- Instrucciones -
Indique si cada afirmación concuerda con el texto sobre la jubilación y la vejez: (a) Erri de Luca escribió en solitario La edad experimental; (b) el deterioro del cuerpo y el de la mente no tienen por qué ir a la par; (c) la vejez se presenta como una edad de retirada. Para cada una, responda sí o no y cite literalmente las palabras del texto que lo deciden.

- Texto proporcionado -
----------------------------------------
“¿Cuánto te falta para jubilación...?”. A menudo los días se cuentan con una sintomática ansiedad. Hay quienes en su día no cumplimos suficiente con el erario público y aún no nos alcanza la dicha, aún nos encontramos en débito. Algo falla en nuestro sistema cuando queremos cobrar tanta distancia con respecto a nuestra oficina o puesto de trabajo. A nuestra edad sesentona he ahí el temazo de las cenas y reuniones de amigos. Cada vez más seres que nos rodean se apean de la obligación de fichar cada mañana. La suerte pareciera estar siempre ligada a la exención del compromiso laboral.
La tercera pata o bastón se acercará renqueante un día no lejano a nuestra vera. No nos rendiremos en la esquina del bar con un soberano en la mesa, una conversación quejica y un partido de fútbol captando nuestra mirada. No hemos luchado toda una vida para esas flagrantes derrotas. El popular escritor italiano, Erri de Luca, está liderando una tendencia a la que deseamos adherirnos de forma incondicional. Lo ha expresado en su último libro que lleva por título La edad experimental (Seix Barral 2026). Redactado con su amiga Inés de la Fressange, célebre icono de la moda, el viejo militante político con su compañera de escritura, reformulan las reglas de lo que significa envejecer. El veterano dirigente de la ya mítica Lotta Continua de la Italia de los ochenta, avanzado el tercer milenio, persiste en el empeño, no echa la toalla. El ideal no acusaría debilitamiento. Las articulaciones del cuerpo y de la mente no han de ir parejas en su eventual deterioro. La vejez no sería por lo tanto una edad de retirada, sino de “exploración consciente”.
----------------------------------------
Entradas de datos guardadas
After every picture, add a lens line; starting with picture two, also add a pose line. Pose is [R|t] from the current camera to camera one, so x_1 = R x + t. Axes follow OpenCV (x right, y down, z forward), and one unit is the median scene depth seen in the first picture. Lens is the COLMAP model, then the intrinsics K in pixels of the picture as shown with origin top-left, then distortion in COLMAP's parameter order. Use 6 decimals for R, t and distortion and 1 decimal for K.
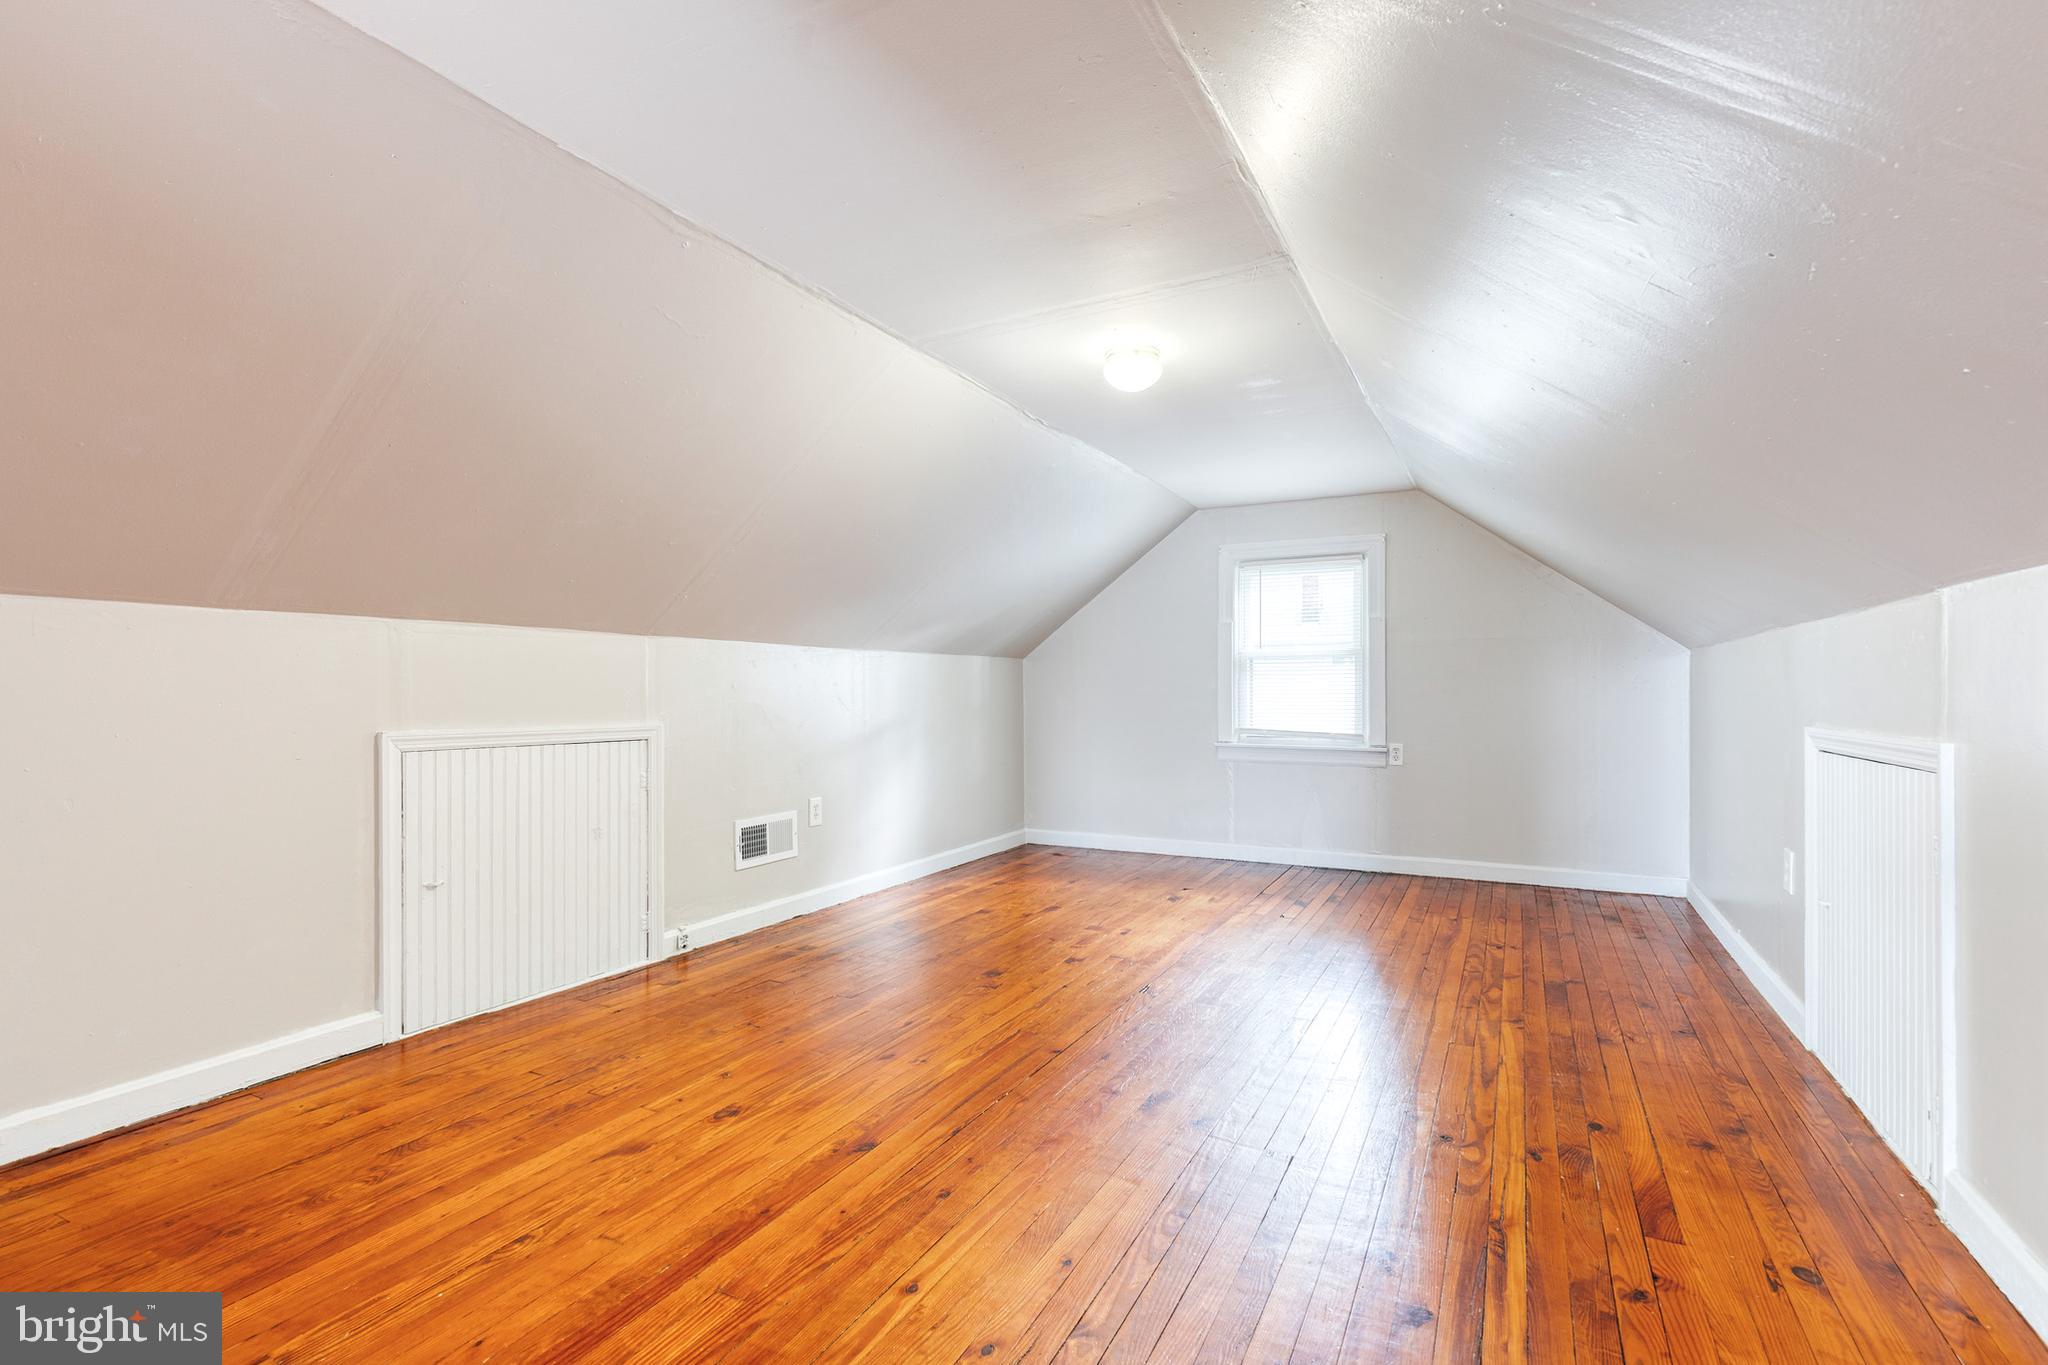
lens RADIAL K [[926.2, 0, 1047.1], [0, 926.2, 676.9], [0, 0, 1]] dist [0.006603, -0.001010]
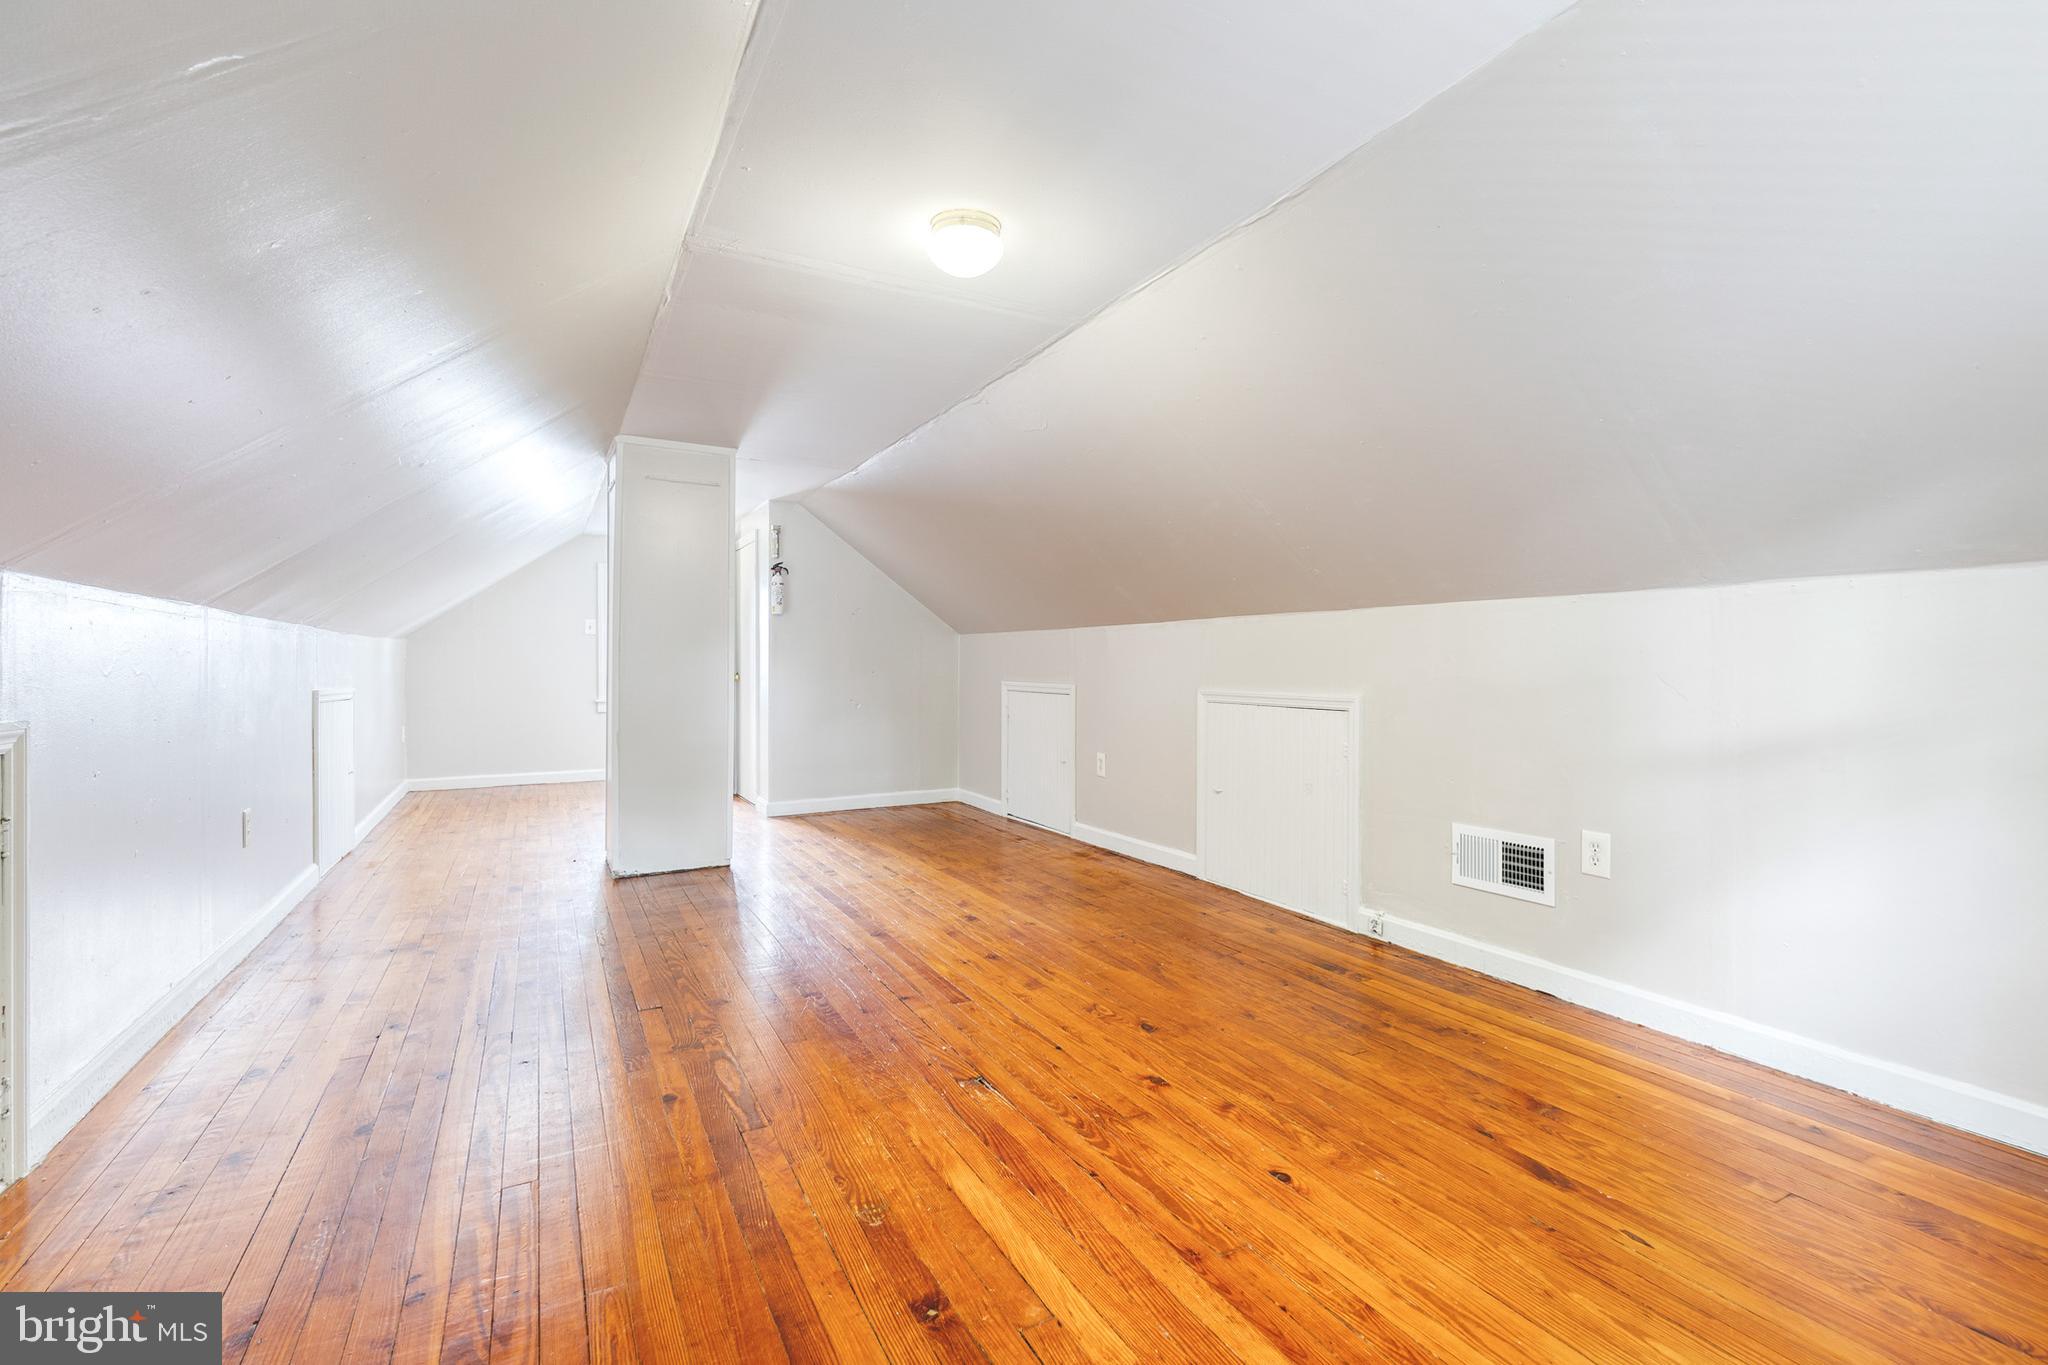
lens RADIAL K [[913.3, 0, 1045.1], [0, 913.3, 681.6], [0, 0, 1]] dist [0.008472, -0.003779]
pose [[-0.558730, 0.021711, -0.829065, 0.516784], [0.018072, 0.999739, 0.014001, 0.012625], [0.829153, -0.007161, -0.558976, 1.123272]]
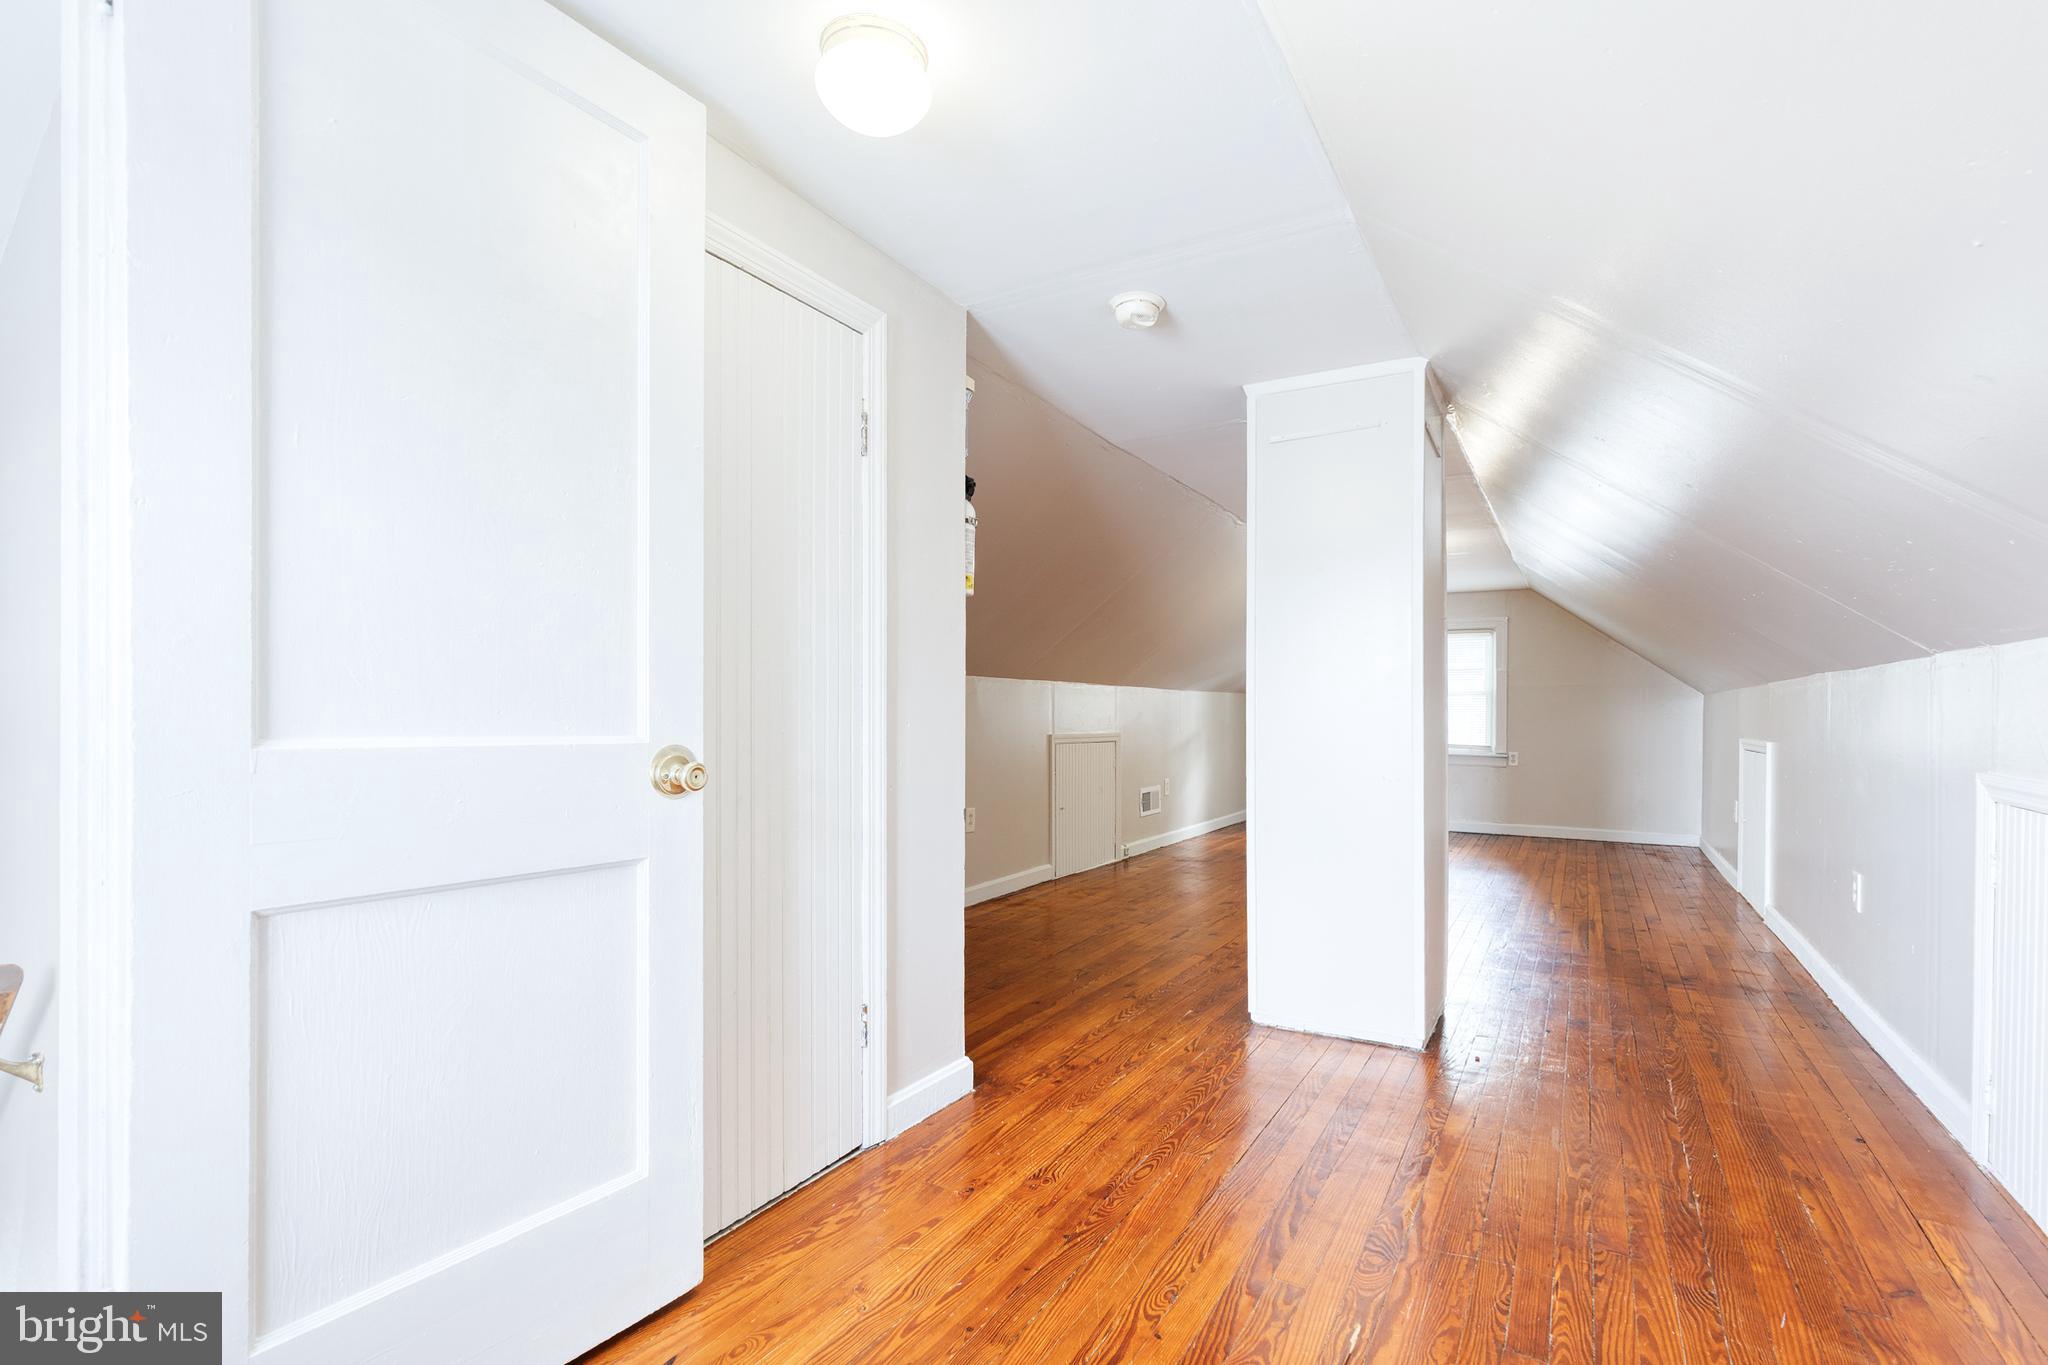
lens RADIAL K [[940.2, 0, 1045.0], [0, 940.2, 696.5], [0, 0, 1]] dist [0.010457, -0.000750]
pose [[0.998700, 0.006507, -0.050547, -0.416469], [-0.006577, 0.999978, -0.001224, -0.018819], [0.050538, 0.001555, 0.998721, -0.788483]]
----------------------------------------
- Respuesta -
(a) No: "Redactado con su amiga Inés de la Fressange".
(b) Sí: "Las articulaciones del cuerpo y de la mente no han de ir parejas en su eventual deterioro."
(c) No: "La vejez no sería por lo tanto una edad de retirada, sino de “exploración consciente”."